Tag Archives: Interactive Fiction

Text adventure fun

This reading spent an enormous amount of time defining as well as distincting one thing from another, and I have managed to walk out of this being thoroughly confused as to what this reading was trying to express. I think a diagram showing how all the terms (Interactive fiction, hyperlink fiction, text adventure) were related and different would have been much more easily understood.
Montfort did express a desire for works of Interactive fiction to be studied more critically, however in the effort to define the form, he did little to motivate the reader the IF’s are worthy of being examined. I have gained a better understanding of what interactive fiction is, but have not been moved to think it warrants academic study.
When defining hypertext fiction he writes, “A hypertext fiction is a system of fictional interconnect texts traversed using links. Hypertext fiction also does not maintain an intermediate, programmatic representation of the narrated world, as interactive fiction does.” Maybe I’m not understanding fully what he means by intermediate programmatic representation. Does he mean something visual portraying the world of the work of fiction? If not, I don’t see how a body of descriptive text can’t present a vision of a world.
Throughout this reading I kept on thinking of the Legend of Zelda games. Some of them have intricate storylines, many of the riddles and puzzles Montfort mentioned, as well as the idea of “gaurd fields” in our previous reading? So does that game count as interactive fiction, or does the absence of the player inputting text disqualify it?
Lastly I was intrigued when he quoted Nelson and the idea of multiple voices being present. I tend to equate my own voice with that of the character in the game, and never bothered to really pay attention to the narrative voice being different from one that gives an error message.
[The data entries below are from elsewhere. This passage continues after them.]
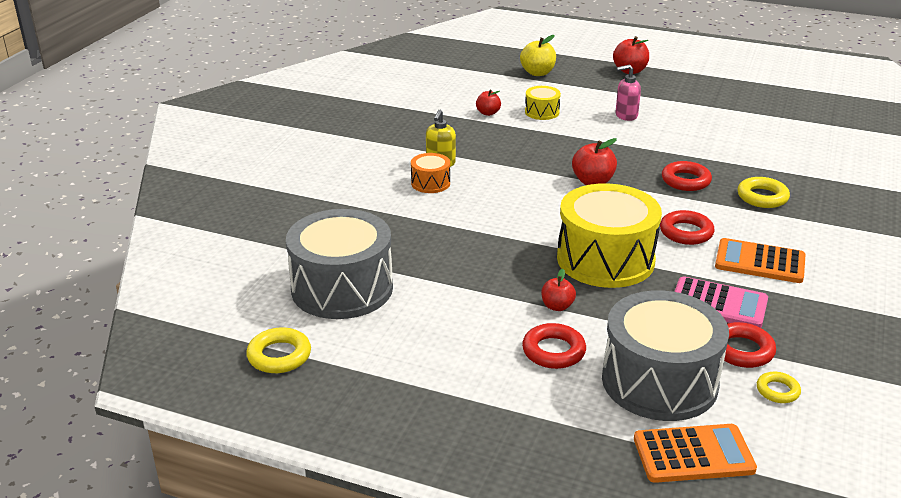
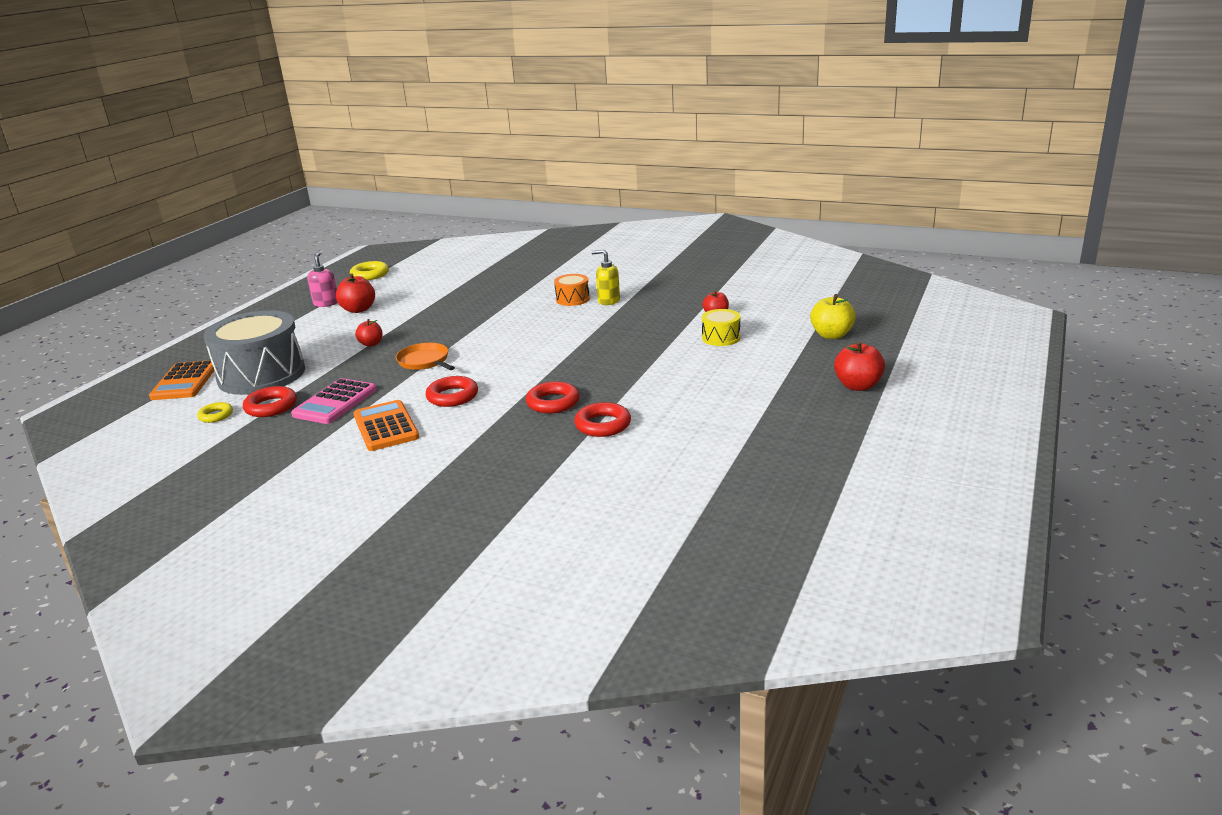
camera: 95 degrees right, 5 degrees down
grey drum [286,209,393,319] -> none
red ring [522,323,586,369] -> red ring moved to [574,402,631,437]
yellow drum [557,183,662,288] -> orange pan [396,343,455,370]
red apple [572,138,617,185] -> red apple moved to [336,274,375,313]
pink soap dispenser [616,65,641,121] -> pink soap dispenser moved to [307,252,338,307]
orange calculator [715,238,806,283] -> orange calculator turned 45 degrees counterclockwise [353,400,419,451]
yellow ring [738,177,790,208] -> none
Control and Interactive Fiction

One thing that always bothered me about “choose your own adventure” books was that I could always imagine solutions I was not allowed to try.   And in my mind, those solutions were perfectly valid, as after all, the book said nothing to suggest they would not work.   Interactive fiction in an electronic format takes this a step farther; you can try anything, but not everything will yield a reasonable result.   The ability to try things not listed for you is quite a leap in terms of changing the imaginative boundaries of the game.   Suddenly, it goes from being a story with selectable outcomes to a piece where the reader can truly exercise some control.   Still, only preprogrammed options will yield viable results.   You cannot “eat the cave,” and if you try to “eat the serpent” uncooked, you will be politely informed that “the serpent would probably not appreciate that.”   Modern graphics-based video games are yet another step in the direction of user control, but even in the most open of “sandbox” games, the user requires the permission of the creator’s rules to take actions.   If the game does not allow you to break the glass window of a building to avoid an obstacle, then you are simply going to have to abandon hopes to sneak past via the windows.   Interactivity clearly occurs, and on a more nuanced level than in past media, but it is limited by the rules.

Of course, the irony is that we’re limited by rules (physical laws, etc) in real life, and we can clearly imagine far more than we can actually do.   Our actions are further restricted by what we are willing to do, as described by social and moral conventions.   So maybe having limitations is necessary for a realistic experience anyway.